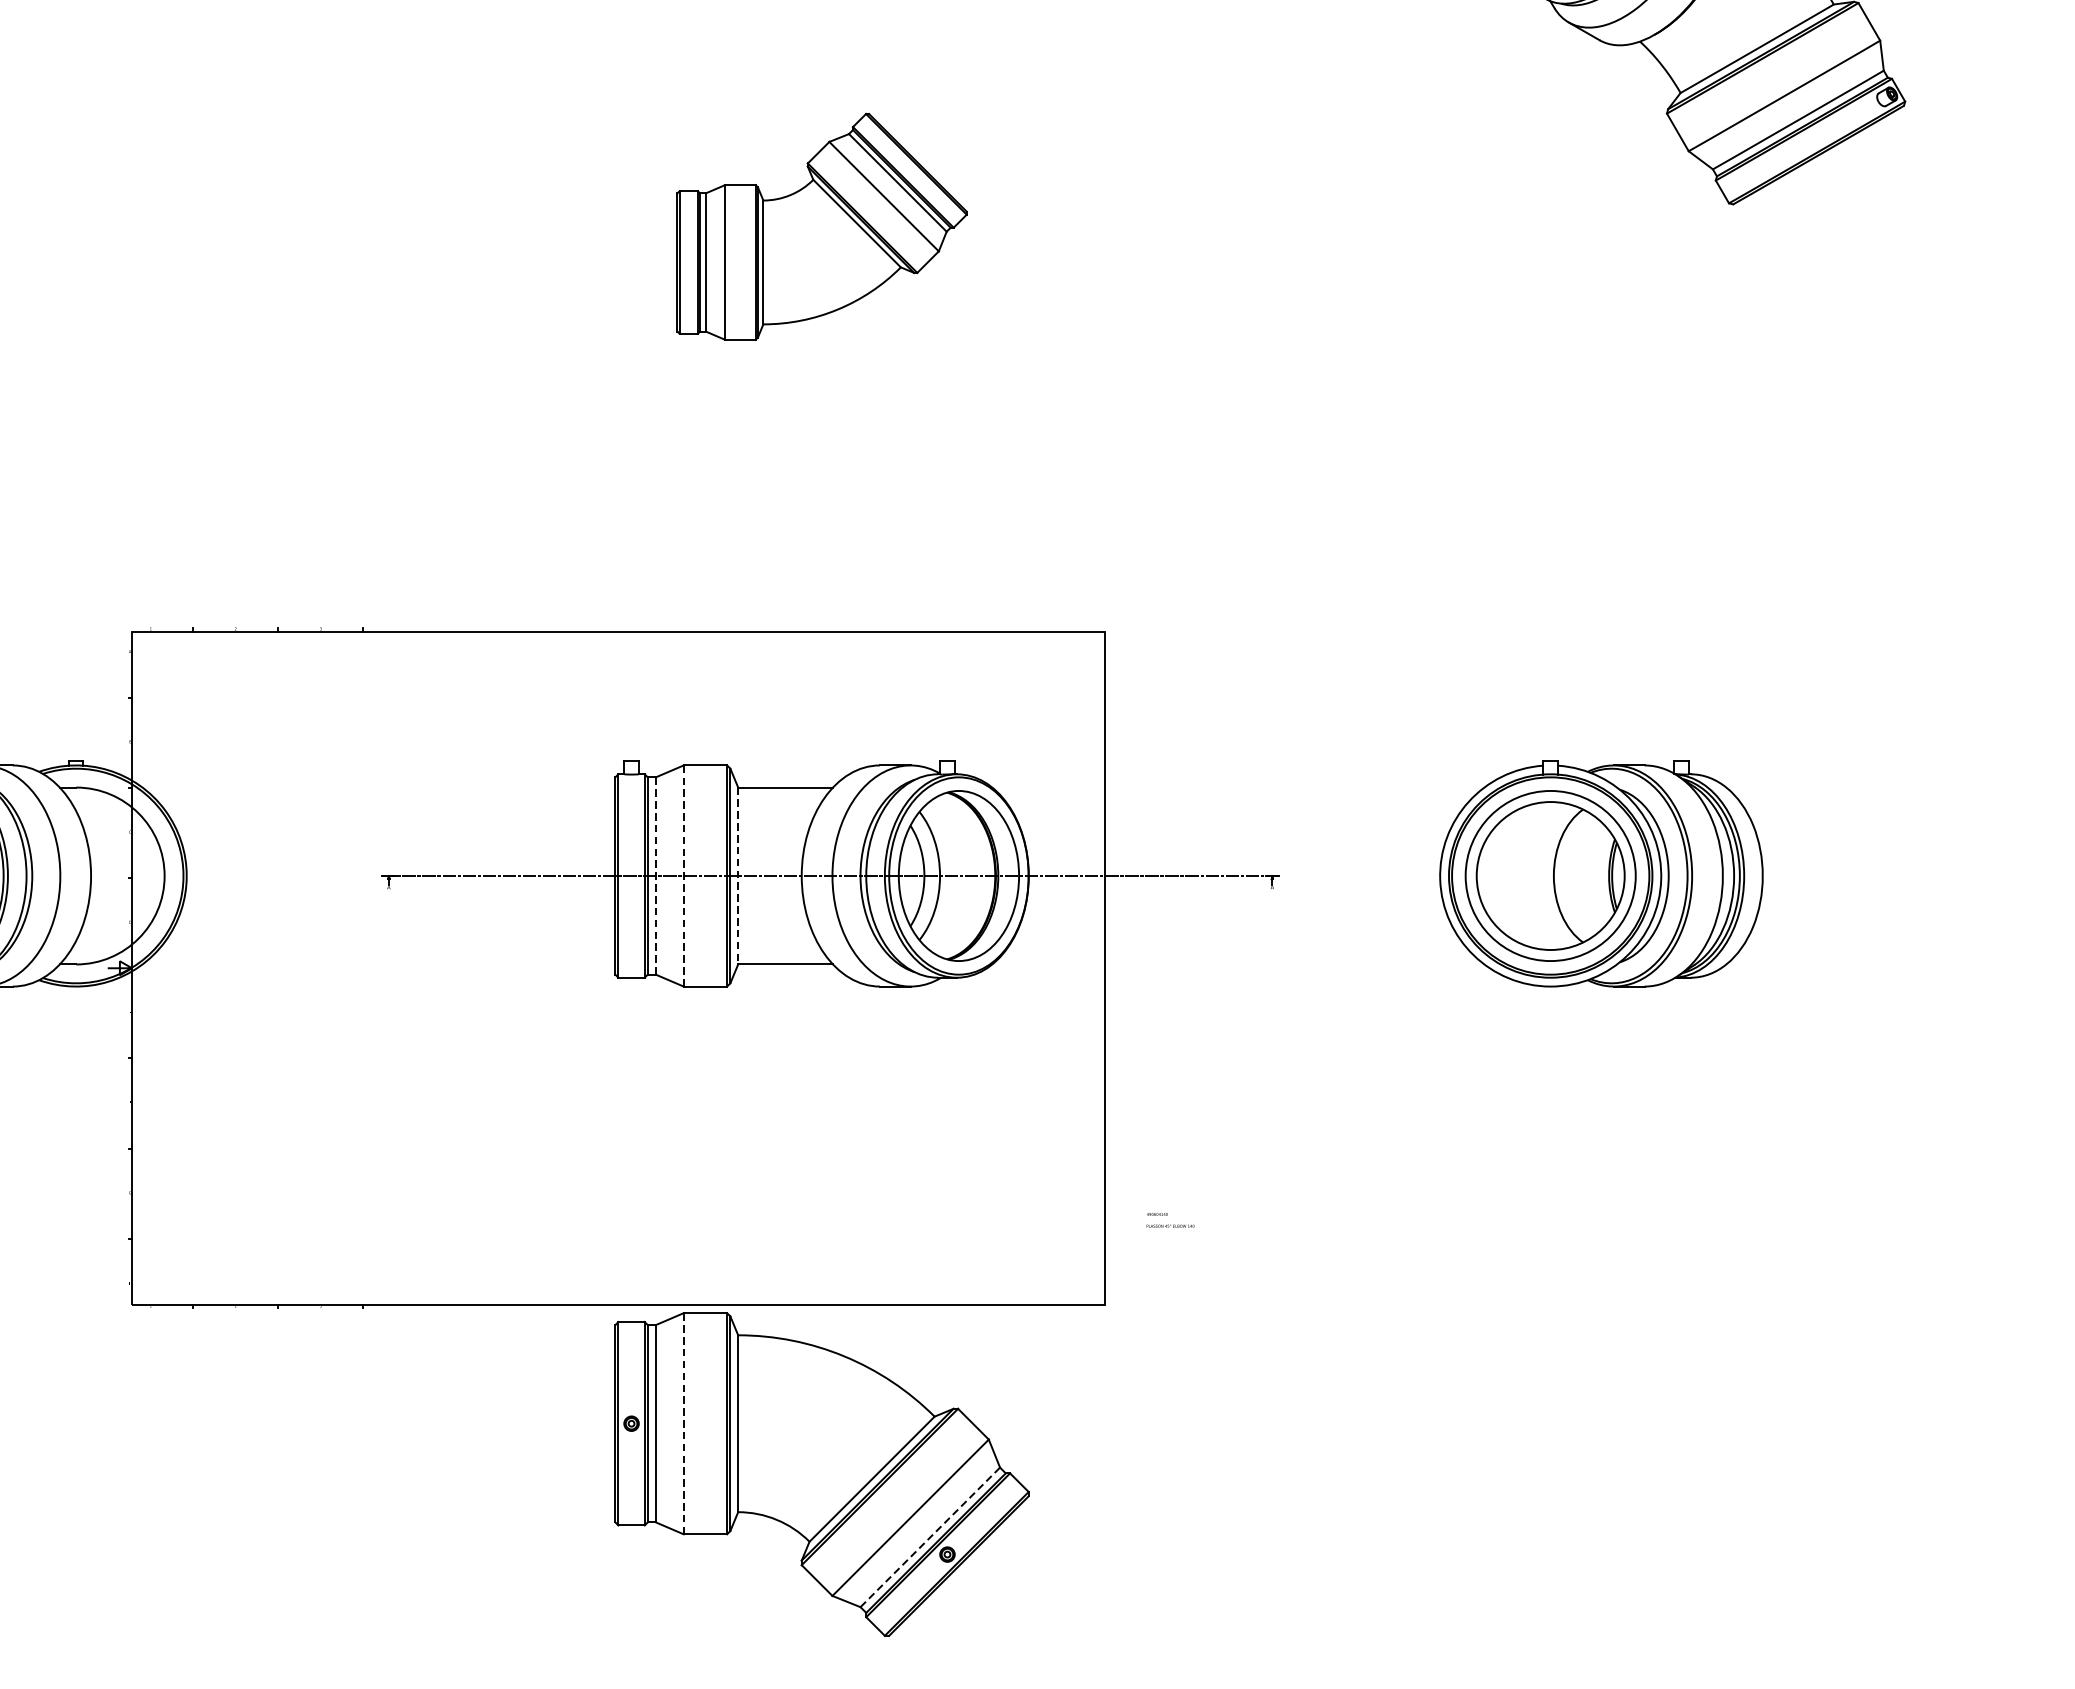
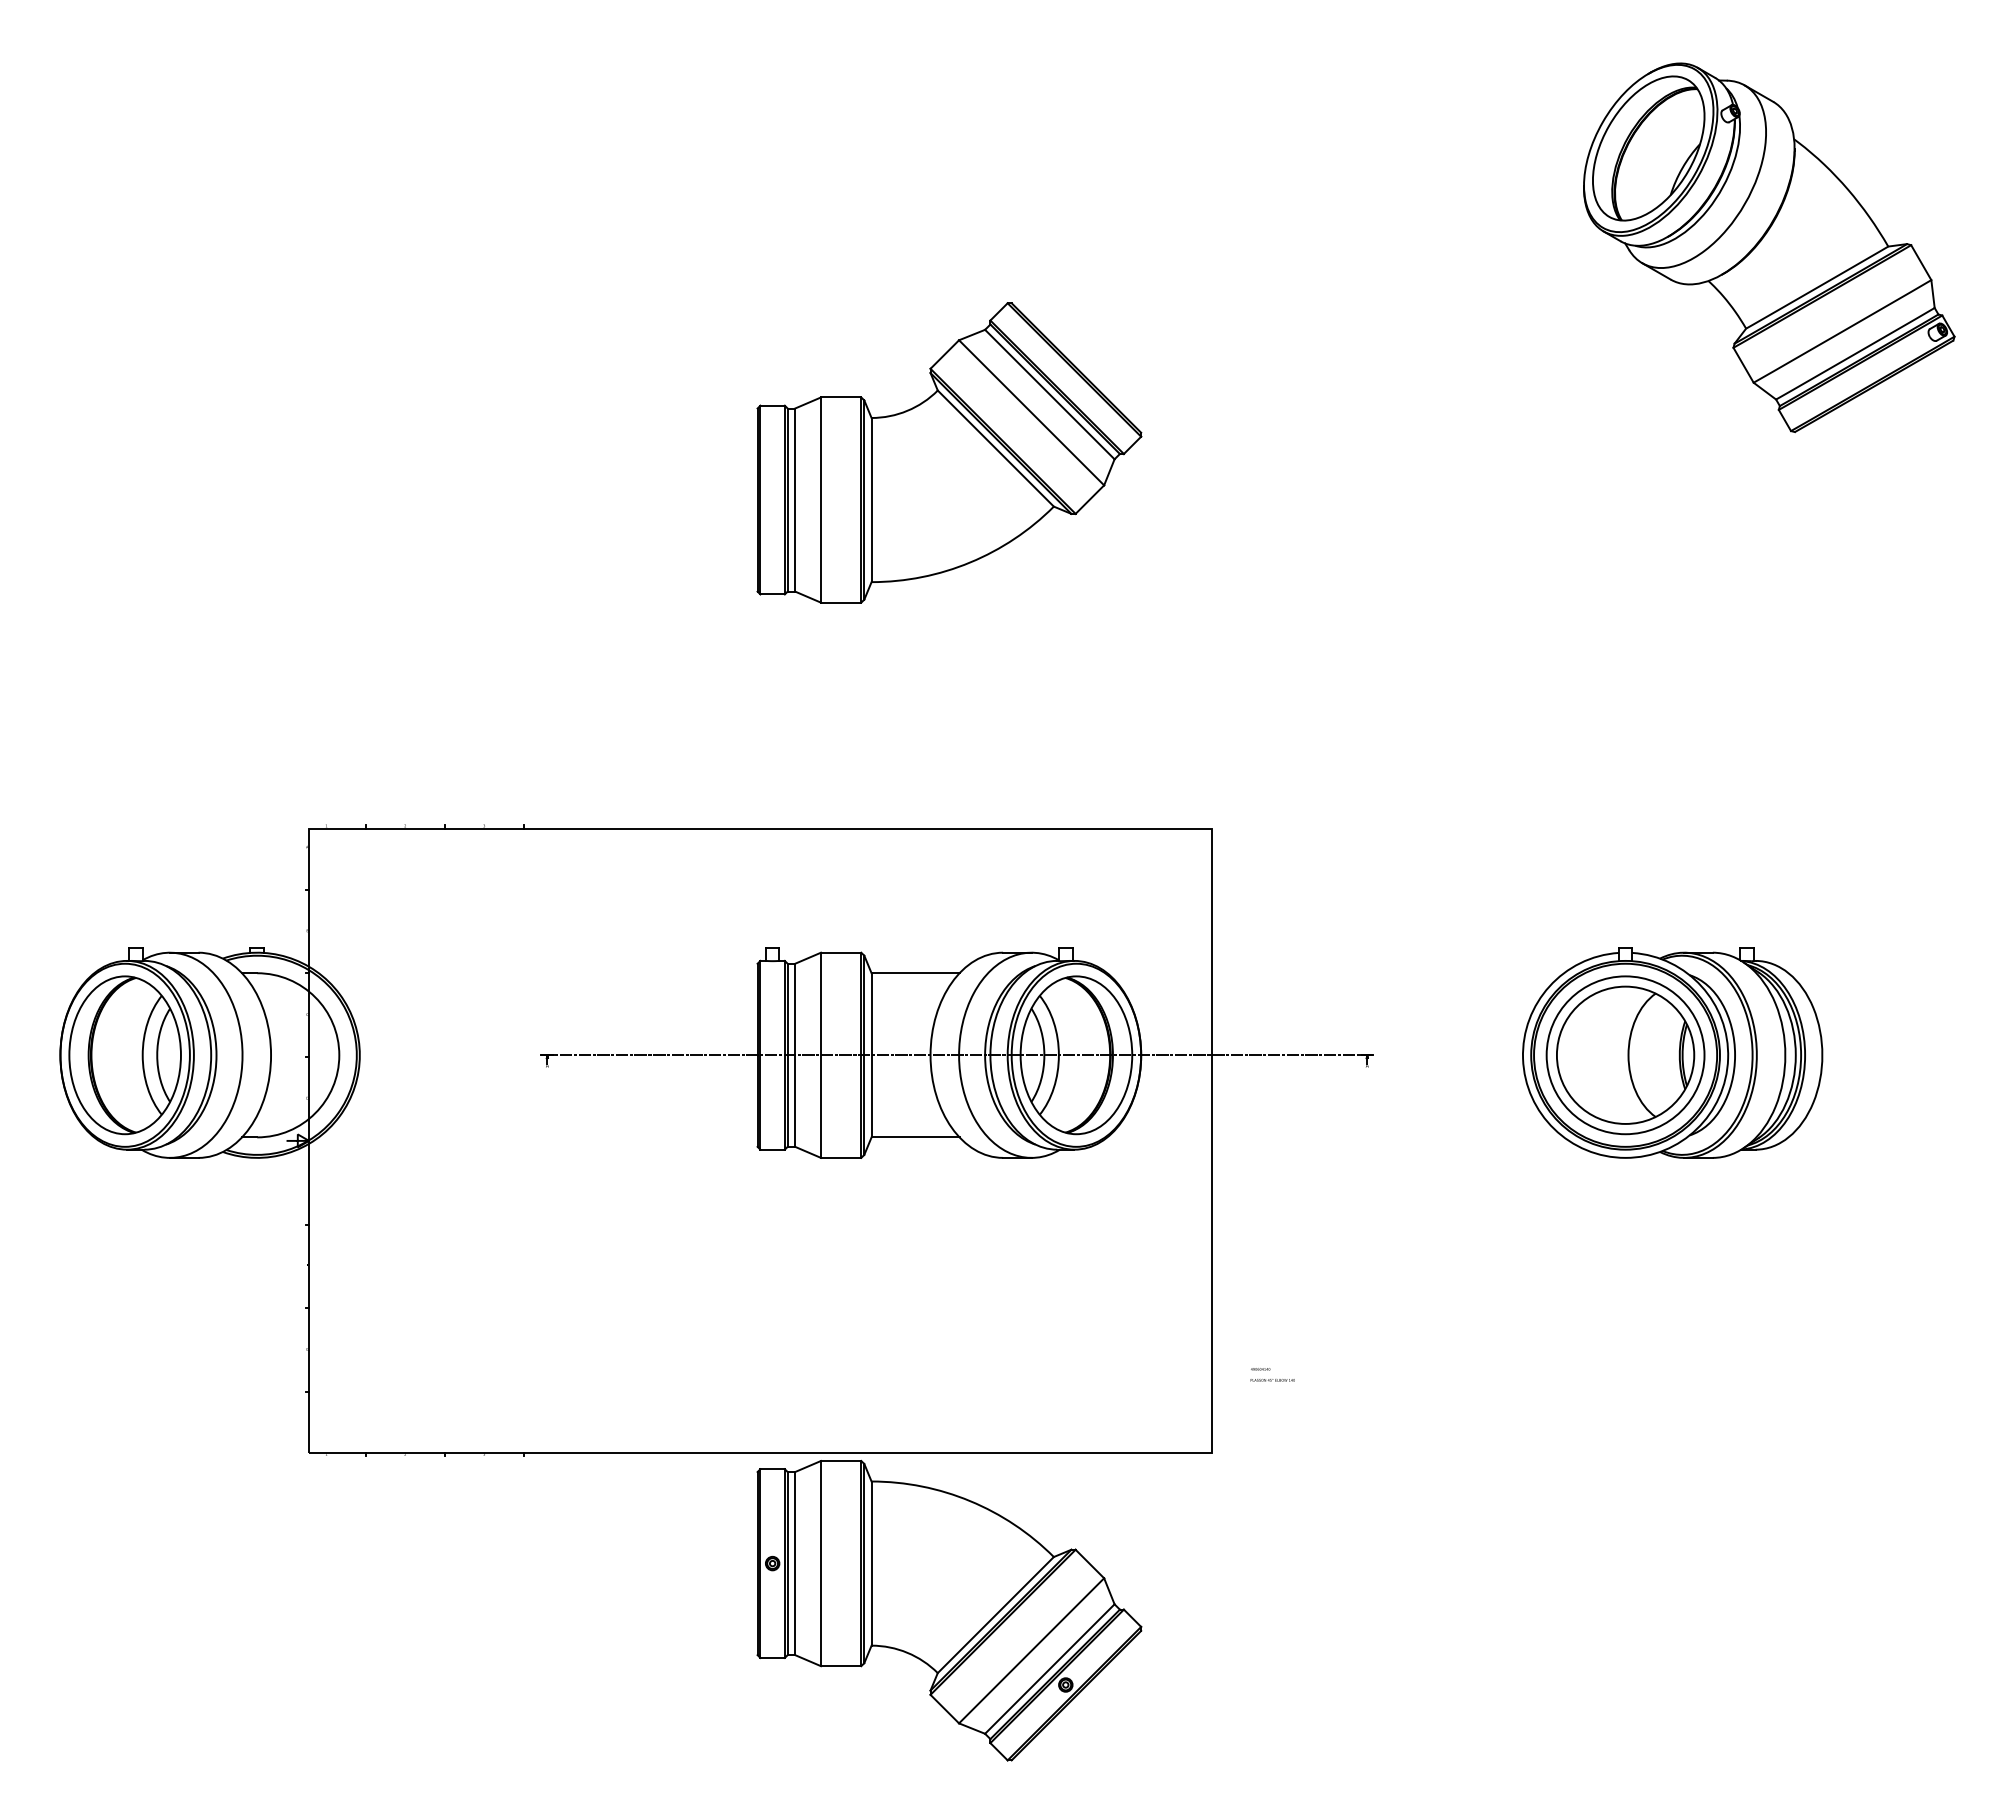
part: (822, 226) -> (949, 452), size x1.43
line: (656, 876) -> (795, 1055), dashed -> solid
line: (683, 876) -> (820, 1055), dashed -> solid
line: (738, 876) -> (871, 1055), dashed -> solid
line: (683, 1423) -> (820, 1563), dashed -> solid
line: (929, 1537) -> (1049, 1669), dashed -> solid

Problem statement:
Reproduce without change every line of the entries above, from the one containing "line: (738, 876)" through the last.

Written reply:
line: (738, 876) -> (871, 1055), dashed -> solid
line: (683, 1423) -> (820, 1563), dashed -> solid
line: (929, 1537) -> (1049, 1669), dashed -> solid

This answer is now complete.